Suit filed in Missouri excess radiation case

An Arkansas widower has filed a class action lawsuit against Lester E. Cox Medical Centers in the case involving the overradiation of 76 patients with brain cancer at CoxHealth of Springfield, Mo.

According to the suit, filed in the circuit court of Greene County in Missouri, Anthony Zilius’ wife, Diane, was one of the patients who was exposed to an excessive amount of radiation while receiving treatment from the hospital’s BrainLab's stereotactic radiation therapy system. Late last month, the hospital announced that between 2004 and 2009 it had overradiated the 76 patients because of an error in the calibration of the BrainLab system.

The suit states that Zilius underwent the stereotactic radiation therapy treatment on April 11, 2009 and, due to the radiation overexposure, suffered “acute brain damage,” which required her to undergo brain surgery on January 5, 2009. She died Aug. 8 of last year.

According to the suit, the “negligence of the defendants” caused—or contributed—to Zilius suffering from severe, permanent and progressive injuries, including:
  • Partial brain death due to the overradiation;
  • Severe “pain and suffering” from the surgeries, procedures and therapies that followed,  “all of which would not have been necessary given proper calibration of the BrainLab system;” and
  • An “untimely and agonizing death.”

Zilius, through his attorneys, Frank Bailey of Mountain Home, Ark., and Christopher A. Wright of St. Louis, alleges that CoxHealth was negligent by:
  • Failing to adequately calibrate its BrainLab system—and verify that calibration;
  • Inadequately reviewing Diane Zilius’ medical information;
  • Neglecting to supervise employees to ensure its radiation physicist(s) was adequately trained;
  • Failing to have adequate policies and procedures in place concerning calibration of the BrainLab system; and
  • Failing to properly “coordinate and oversee” Zilius’ healthcare.

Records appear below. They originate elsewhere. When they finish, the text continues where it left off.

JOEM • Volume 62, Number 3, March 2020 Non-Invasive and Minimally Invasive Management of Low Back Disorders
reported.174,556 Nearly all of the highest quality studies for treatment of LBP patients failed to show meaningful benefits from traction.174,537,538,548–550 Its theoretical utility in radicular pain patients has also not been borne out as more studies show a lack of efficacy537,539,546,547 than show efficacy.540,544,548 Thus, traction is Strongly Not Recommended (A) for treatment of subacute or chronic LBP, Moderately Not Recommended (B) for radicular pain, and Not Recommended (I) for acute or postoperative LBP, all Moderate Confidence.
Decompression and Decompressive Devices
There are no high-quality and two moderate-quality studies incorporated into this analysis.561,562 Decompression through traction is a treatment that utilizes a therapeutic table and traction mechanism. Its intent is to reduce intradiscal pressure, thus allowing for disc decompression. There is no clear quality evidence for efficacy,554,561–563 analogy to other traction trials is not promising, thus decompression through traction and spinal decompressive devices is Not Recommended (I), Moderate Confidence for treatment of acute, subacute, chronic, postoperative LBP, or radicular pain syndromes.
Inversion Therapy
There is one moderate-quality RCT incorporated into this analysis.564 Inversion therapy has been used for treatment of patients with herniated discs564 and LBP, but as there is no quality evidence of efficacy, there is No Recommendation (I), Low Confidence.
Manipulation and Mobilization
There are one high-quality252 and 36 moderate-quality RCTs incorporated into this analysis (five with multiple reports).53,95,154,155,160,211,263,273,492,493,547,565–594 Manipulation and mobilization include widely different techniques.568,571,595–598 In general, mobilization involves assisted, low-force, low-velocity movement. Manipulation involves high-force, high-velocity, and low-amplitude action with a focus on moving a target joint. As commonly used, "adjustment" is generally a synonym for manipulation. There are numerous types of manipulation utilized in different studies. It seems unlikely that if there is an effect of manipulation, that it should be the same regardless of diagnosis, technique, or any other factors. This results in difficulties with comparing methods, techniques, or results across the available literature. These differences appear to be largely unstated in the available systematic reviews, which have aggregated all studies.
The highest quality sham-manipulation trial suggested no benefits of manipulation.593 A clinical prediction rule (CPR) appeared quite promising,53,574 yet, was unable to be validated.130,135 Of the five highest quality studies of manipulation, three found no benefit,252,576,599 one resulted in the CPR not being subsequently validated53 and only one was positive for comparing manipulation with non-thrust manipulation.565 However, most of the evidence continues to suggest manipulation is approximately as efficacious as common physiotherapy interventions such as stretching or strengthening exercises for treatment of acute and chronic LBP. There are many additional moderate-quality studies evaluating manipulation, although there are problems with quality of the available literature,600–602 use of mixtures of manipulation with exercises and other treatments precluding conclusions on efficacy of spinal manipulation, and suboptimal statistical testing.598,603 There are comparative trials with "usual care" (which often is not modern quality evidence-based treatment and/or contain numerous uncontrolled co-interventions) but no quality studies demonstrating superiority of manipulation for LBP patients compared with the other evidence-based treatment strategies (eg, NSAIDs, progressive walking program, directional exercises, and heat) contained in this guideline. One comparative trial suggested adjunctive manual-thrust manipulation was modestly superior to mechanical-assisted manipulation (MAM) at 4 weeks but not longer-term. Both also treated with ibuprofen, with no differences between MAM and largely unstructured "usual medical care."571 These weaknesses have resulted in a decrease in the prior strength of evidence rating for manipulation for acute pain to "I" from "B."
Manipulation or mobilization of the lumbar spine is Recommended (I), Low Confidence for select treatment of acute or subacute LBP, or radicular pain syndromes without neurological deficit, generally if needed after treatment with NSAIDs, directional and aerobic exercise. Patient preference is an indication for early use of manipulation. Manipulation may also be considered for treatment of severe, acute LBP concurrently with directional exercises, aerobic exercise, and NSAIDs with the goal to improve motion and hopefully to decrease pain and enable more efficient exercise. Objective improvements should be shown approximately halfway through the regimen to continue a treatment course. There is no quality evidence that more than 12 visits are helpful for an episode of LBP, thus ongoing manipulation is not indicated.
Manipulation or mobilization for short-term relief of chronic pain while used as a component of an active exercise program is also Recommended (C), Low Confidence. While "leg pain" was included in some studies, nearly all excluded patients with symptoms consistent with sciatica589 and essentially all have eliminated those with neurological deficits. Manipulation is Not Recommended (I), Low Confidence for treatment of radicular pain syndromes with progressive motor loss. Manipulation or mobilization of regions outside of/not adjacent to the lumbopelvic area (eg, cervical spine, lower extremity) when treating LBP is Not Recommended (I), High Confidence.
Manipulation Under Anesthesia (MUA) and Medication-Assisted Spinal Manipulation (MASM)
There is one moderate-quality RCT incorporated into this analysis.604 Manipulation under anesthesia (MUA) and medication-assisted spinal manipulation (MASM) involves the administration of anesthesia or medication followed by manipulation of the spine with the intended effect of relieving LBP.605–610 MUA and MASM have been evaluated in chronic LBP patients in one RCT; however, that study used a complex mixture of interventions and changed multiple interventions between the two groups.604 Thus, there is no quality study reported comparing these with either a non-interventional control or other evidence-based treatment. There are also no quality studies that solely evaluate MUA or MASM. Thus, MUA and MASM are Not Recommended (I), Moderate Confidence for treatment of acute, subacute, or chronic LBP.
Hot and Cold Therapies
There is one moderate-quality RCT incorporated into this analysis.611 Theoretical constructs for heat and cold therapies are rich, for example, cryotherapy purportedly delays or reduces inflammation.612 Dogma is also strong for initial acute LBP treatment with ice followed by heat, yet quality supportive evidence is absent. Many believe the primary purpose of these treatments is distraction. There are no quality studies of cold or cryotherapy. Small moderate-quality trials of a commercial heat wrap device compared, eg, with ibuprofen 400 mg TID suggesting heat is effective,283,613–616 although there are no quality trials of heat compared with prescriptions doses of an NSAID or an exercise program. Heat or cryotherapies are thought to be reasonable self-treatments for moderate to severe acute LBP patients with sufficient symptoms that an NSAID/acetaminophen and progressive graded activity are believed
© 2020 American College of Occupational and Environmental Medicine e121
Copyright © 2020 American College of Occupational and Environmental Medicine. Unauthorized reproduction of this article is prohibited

According to John Duff, MD, senior vice president of hospital operations at CoxHealth, the calibration error occurred when the physicist responsible for measuring the strength of the BrainLab radiation beam and gather the data used to calibrate the equipment, chose the wrong measuring device.

That physicist is no longer with the hospital, and, according to Duff, it was only when a different physicist received training on the system that the calibration error was discovered. The hospital suspended the BrainLab program and in February began notifying patients of the calibration error.

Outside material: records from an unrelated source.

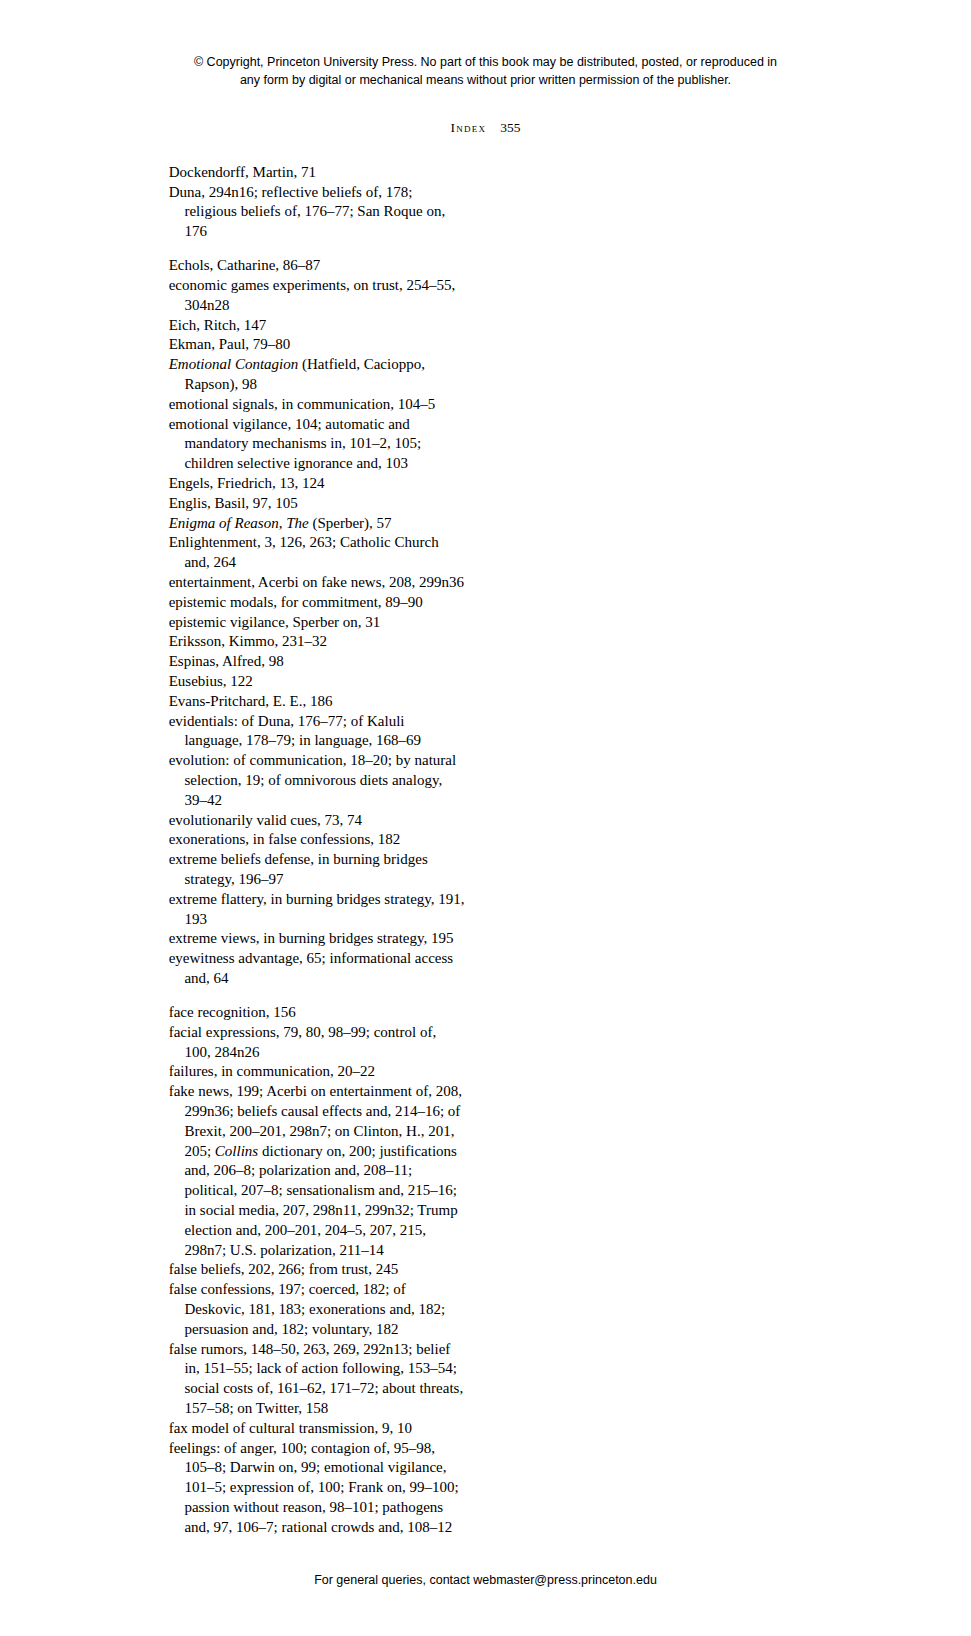© Copyright, Princeton University Press. No part of this book may be distributed, posted, or reproduced in any form by digital or mechanical means without prior written permission of the publisher.
Index 355
Dockendorff, Martin, 71
Duna, 294n16; reflective beliefs of, 178; religious beliefs of, 176–77; San Roque on, 176
Echols, Catharine, 86–87
economic games experiments, on trust, 254–55, 304n28
Eich, Ritch, 147
Ekman, Paul, 79–80
Emotional Contagion (Hatfield, Cacioppo, Rapson), 98
emotional signals, in communication, 104–5
emotional vigilance, 104; automatic and mandatory mechanisms in, 101–2, 105; children selective ignorance and, 103
Engels, Friedrich, 13, 124
Englis, Basil, 97, 105
Enigma of Reason, The (Sperber), 57
Enlightenment, 3, 126, 263; Catholic Church and, 264
entertainment, Acerbi on fake news, 208, 299n36
epistemic modals, for commitment, 89–90
epistemic vigilance, Sperber on, 31
Eriksson, Kimmo, 231–32
Espinas, Alfred, 98
Eusebius, 122
Evans-Pritchard, E. E., 186
evidentials: of Duna, 176–77; of Kaluli language, 178–79; in language, 168–69
evolution: of communication, 18–20; by natural selection, 19; of omnivorous diets analogy, 39–42
evolutionarily valid cues, 73, 74
exonerations, in false confessions, 182
extreme beliefs defense, in burning bridges strategy, 196–97
extreme flattery, in burning bridges strategy, 191, 193
extreme views, in burning bridges strategy, 195
eyewitness advantage, 65; informational access and, 64
face recognition, 156
facial expressions, 79, 80, 98–99; control of, 100, 284n26
failures, in communication, 20–22
fake news, 199; Acerbi on entertainment of, 208, 299n36; beliefs causal effects and, 214–16; of Brexit, 200–201, 298n7; on Clinton, H., 201, 205; Collins dictionary on, 200; justifications and, 206–8; polarization and, 208–11; political, 207–8; sensationalism and, 215–16; in social media, 207, 298n11, 299n32; Trump election and, 200–201, 204–5, 207, 215, 298n7; U.S. polarization, 211–14
false beliefs, 202, 266; from trust, 245
false confessions, 197; coerced, 182; of Deskovic, 181, 183; exonerations and, 182; persuasion and, 182; voluntary, 182
false rumors, 148–50, 263, 269, 292n13; belief in, 151–55; lack of action following, 153–54; social costs of, 161–62, 171–72; about threats, 157–58; on Twitter, 158
fax model of cultural transmission, 9, 10
feelings: of anger, 100; contagion of, 95–98, 105–8; Darwin on, 99; emotional vigilance, 101–5; expression of, 100; Frank on, 99–100; passion without reason, 98–101; pathogens and, 97, 106–7; rational crowds and, 108–12
For general queries, contact webmaster@press.princeton.edu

According to Anthony Zilius’ attorneys, he received a letter from CoxHealth Feb. 24 notifying him that because of the calibrating error his wife had received a higher dose of radiation than was prescribed. “This is the first Mr. Zilius knew of the overradiation,” the attorneys said, “even though his wife had lost the use of the right side of her body after the radiation treatment on April 11, 2008 and underwent brain surgery in January 2009 to remove brain cells that had died.”